In February 2018 UK mobile telephone network provider Vodafone has announced the start of drone tracking and safety technology trials. Vodafone’s approach uses 4G Internet of Things (IoT) technology to protect aircraft from catastrophic accidents as well as prevent inadvertent or criminal drone incursions at sensitive locations such as airports, prisons and hospitals. The Vodafone IoT drone tracking and safety technology trials support the objectives of the European Aviation Safety Agency (EASA). Vodafone has developed one of the world’s first Radio Positioning Systems (RPS) for drones.
This uses a 4G modem and SIM embedded within each drone to enable:
• real-time tracking of each drone (with up to 50 metre accuracy) by drone operators and authorised bodies such as air traffic control;
• over-the-horizon/beyond line-of-sight control by the operator, greatly reducing the risk of accidental incursions when operators lose sight of their drones;
• protective geofencing, with drones pre-programmed to land automatically or return to the operator when approaching predetermined exclusion zones (such as airports and prisons);
• emergency remote control intervention to provide the authorities with the means of overriding a drone operator’s control to alter a drone’s flight path or force it to land;
• SIM-based e-identification and owner registration.
In a preliminary trial in late 2017 Vodafone used its 4G network to control a 1.3 metre wingspan, 2 kilogram X-UAV drone.
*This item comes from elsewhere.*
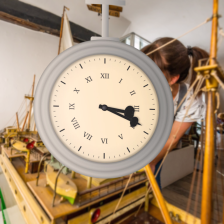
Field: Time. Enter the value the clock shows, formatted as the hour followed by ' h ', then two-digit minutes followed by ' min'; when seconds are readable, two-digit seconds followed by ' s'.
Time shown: 3 h 19 min
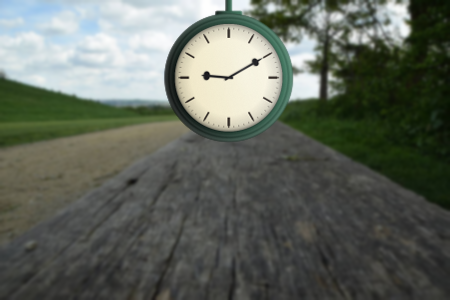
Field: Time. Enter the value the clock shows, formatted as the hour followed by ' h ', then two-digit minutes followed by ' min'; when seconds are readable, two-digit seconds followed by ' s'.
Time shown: 9 h 10 min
Throughout the preliminary trial – which took place over a 32-kilometre course around the town of Isla Mayor, near Sevilla in Spain – the drone transmitted a real-time HD video feed and flight data including speed, RPS location and GPS coordinates. Further trials, which will be coordinated with the relevant authorities, are now scheduled in Spain and Germany through 2018 with the intention of making the Vodafone drone tracking and safety technology available for commercial use from 2019.